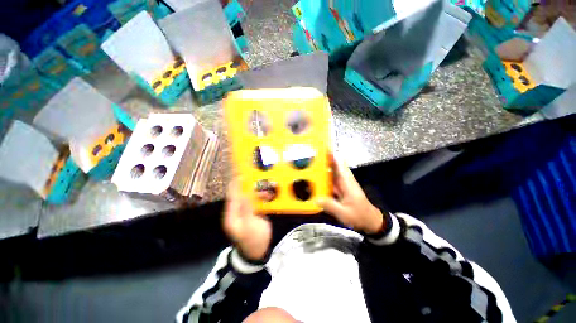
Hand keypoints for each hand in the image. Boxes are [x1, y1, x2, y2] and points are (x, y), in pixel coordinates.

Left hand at [223, 179, 271, 261]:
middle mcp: (236, 212)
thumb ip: (247, 209)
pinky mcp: (251, 214)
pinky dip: (261, 199)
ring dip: (257, 194)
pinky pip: (255, 202)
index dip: (236, 184)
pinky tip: (268, 198)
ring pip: (249, 198)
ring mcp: (244, 213)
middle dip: (249, 187)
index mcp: (232, 215)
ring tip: (267, 193)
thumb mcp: (250, 225)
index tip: (242, 174)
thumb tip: (244, 193)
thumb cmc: (254, 240)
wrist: (258, 253)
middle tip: (258, 179)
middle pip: (240, 195)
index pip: (232, 196)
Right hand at [318, 155, 383, 234]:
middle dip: (324, 159)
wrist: (370, 221)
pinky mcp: (341, 189)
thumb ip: (330, 206)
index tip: (320, 148)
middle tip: (310, 156)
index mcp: (347, 182)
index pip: (339, 164)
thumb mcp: (344, 213)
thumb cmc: (360, 216)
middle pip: (334, 165)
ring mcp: (343, 184)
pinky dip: (323, 177)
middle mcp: (345, 180)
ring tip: (309, 165)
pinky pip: (330, 180)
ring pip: (332, 172)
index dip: (331, 155)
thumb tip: (315, 199)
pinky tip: (314, 179)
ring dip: (323, 168)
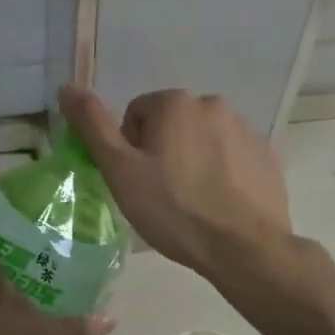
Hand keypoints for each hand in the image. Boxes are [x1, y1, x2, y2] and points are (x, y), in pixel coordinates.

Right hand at [58, 85, 292, 280]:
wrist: (244, 248)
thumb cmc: (174, 209)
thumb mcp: (121, 171)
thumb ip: (92, 126)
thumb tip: (67, 86)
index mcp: (175, 103)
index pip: (137, 114)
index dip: (130, 148)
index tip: (137, 180)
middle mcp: (213, 105)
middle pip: (171, 124)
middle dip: (162, 152)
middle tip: (161, 194)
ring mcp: (245, 129)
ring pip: (202, 140)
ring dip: (192, 160)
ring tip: (191, 202)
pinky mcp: (267, 156)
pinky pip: (232, 157)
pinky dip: (222, 173)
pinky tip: (219, 204)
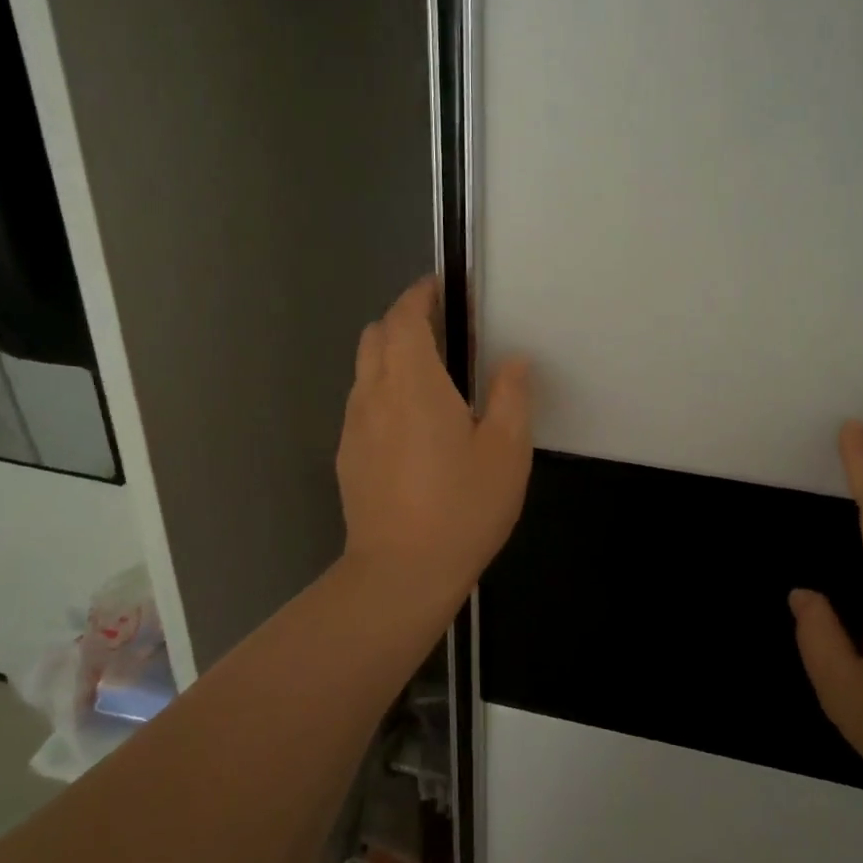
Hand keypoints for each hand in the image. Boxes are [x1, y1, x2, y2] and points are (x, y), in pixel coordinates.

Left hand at [336, 277, 533, 610]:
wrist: (401, 573)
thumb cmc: (462, 508)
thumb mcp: (507, 452)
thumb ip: (512, 396)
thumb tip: (514, 361)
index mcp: (414, 383)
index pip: (404, 318)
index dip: (418, 296)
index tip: (438, 289)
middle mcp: (374, 394)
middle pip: (375, 336)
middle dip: (402, 321)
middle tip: (440, 331)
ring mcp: (354, 426)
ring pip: (364, 370)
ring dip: (390, 357)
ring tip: (428, 379)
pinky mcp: (347, 456)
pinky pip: (361, 404)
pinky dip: (382, 392)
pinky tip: (410, 426)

**Exercise description:** Pictures are to be left out when the entries above are repeated exactly.

**Solution for this task:**
Hand keypoints for each hand in the image. Boxes are [x1, y1, x2, y2] and points are (x, y), in pixel coordinates.

Left hand at [223, 179, 271, 261]:
middle mcp: (236, 212)
thumb ip: (247, 209)
pinky mcp: (251, 214)
pinky dip: (261, 199)
ring dip: (257, 194)
pinky pip: (255, 202)
index dip: (236, 184)
pinky tip: (268, 198)
ring pip: (249, 198)
ring mcp: (244, 213)
middle dip: (249, 187)
index mcp: (232, 215)
ring tip: (267, 193)
thumb mcp: (250, 225)
index tip: (242, 174)
thumb tip: (244, 193)
thumb cmc: (254, 240)
wrist: (258, 253)
middle tip: (258, 179)
middle pip: (240, 195)
index pip: (232, 196)
Right hand at [318, 155, 383, 234]:
middle dip: (324, 159)
wrist: (370, 221)
pinky mcp: (341, 189)
thumb ip: (330, 206)
index tip: (320, 148)
middle tip: (310, 156)
index mcp: (347, 182)
index pip: (339, 164)
thumb mcp: (344, 213)
thumb cmc: (360, 216)
middle pip: (334, 165)
ring mcp: (343, 184)
pinky dip: (323, 177)
middle mcp: (345, 180)
ring tip: (309, 165)
pinky pip: (330, 180)
ring pip: (332, 172)
index dip: (331, 155)
thumb tip: (315, 199)
pinky tip: (314, 179)
ring dip: (323, 168)
Hand keypoints for each hand in the image. Boxes are [x1, y1, x2, y2] and points are (x, y), in pixel coordinates.

Right hand at [58, 85, 292, 280]:
wrist: (244, 248)
thumb cmc: (174, 209)
thumb mcp: (121, 171)
thumb ip: (92, 126)
thumb tip: (67, 86)
index mcp: (175, 103)
index pip: (137, 114)
index dip: (130, 148)
index tip: (137, 180)
middle mcp: (213, 105)
middle pip: (171, 124)
middle dip: (162, 152)
middle tip: (161, 194)
ring mcp: (245, 129)
ring pip: (202, 140)
ring dip: (192, 160)
ring tip: (191, 202)
pinky mcp: (267, 156)
pinky pip: (232, 157)
pinky dip: (222, 173)
pinky tip: (219, 204)
Hand keypoints for each hand in the image. Boxes are [x1, y1, x2, y2] and points are (x, y), in pixel coordinates.

Left hand at [336, 277, 533, 610]:
wrist: (401, 573)
thumb cmc: (462, 508)
thumb mcp: (507, 452)
thumb ip: (512, 396)
thumb tip: (514, 361)
index mcp: (414, 383)
index pip: (404, 318)
index dip: (418, 296)
index tip: (438, 289)
middle mcp: (374, 394)
middle pip: (375, 336)
middle dip: (402, 321)
middle tip: (440, 331)
ring mcp: (354, 426)
ring pip: (364, 370)
ring dip: (390, 357)
ring tip: (428, 379)
pinky mcp: (347, 456)
pinky pip: (361, 404)
pinky dip: (382, 392)
pinky tip: (410, 426)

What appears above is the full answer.